Task item: Write each entry again exactly as shown, but without the images it holds.

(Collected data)
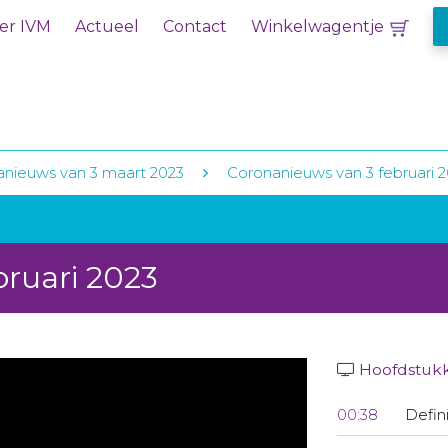
er IVM
Actueel
Contact
Winkelwagentje
nieuws van 3 maart 2023
Coronanieuws van 3 februari 
bruari 2023
Hoofdstuk
00:38
Defin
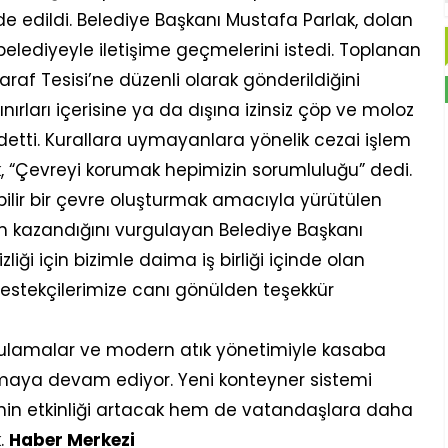
e edildi. Belediye Başkanı Mustafa Parlak, dolan
 belediyeyle iletişime geçmelerini istedi. Toplanan
taraf Tesisi’ne düzenli olarak gönderildiğini
nırları içerisine ya da dışına izinsiz çöp ve moloz
tti. Kurallara uymayanlara yönelik cezai işlem
 “Çevreyi korumak hepimizin sorumluluğu” dedi.
ir bir çevre oluşturmak amacıyla yürütülen
m kazandığını vurgulayan Belediye Başkanı
iği için bizimle daima iş birliği içinde olan
destekçilerimize canı gönülden teşekkür
ygulamalar ve modern atık yönetimiyle kasaba
tmaya devam ediyor. Yeni konteyner sistemi
nin etkinliği artacak hem de vatandaşlara daha
.
Haber Merkezi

Finished task:
er IVM
Actueel
Contact
Winkelwagentje
nieuws van 3 maart 2023
Coronanieuws van 3 februari 
bruari 2023
Hoofdstuk
00:38
Defin
e edildi. Belediye Başkanı Mustafa Parlak, dolan
 belediyeyle iletişime geçmelerini istedi. Toplanan
taraf Tesisi’ne düzenli olarak gönderildiğini
nırları içerisine ya da dışına izinsiz çöp ve moloz
tti. Kurallara uymayanlara yönelik cezai işlem
 “Çevreyi korumak hepimizin sorumluluğu” dedi.
ir bir çevre oluşturmak amacıyla yürütülen
m kazandığını vurgulayan Belediye Başkanı
iği için bizimle daima iş birliği içinde olan
destekçilerimize canı gönülden teşekkür
ygulamalar ve modern atık yönetimiyle kasaba
tmaya devam ediyor. Yeni konteyner sistemi
nin etkinliği artacak hem de vatandaşlara daha
.
Haber Merkezi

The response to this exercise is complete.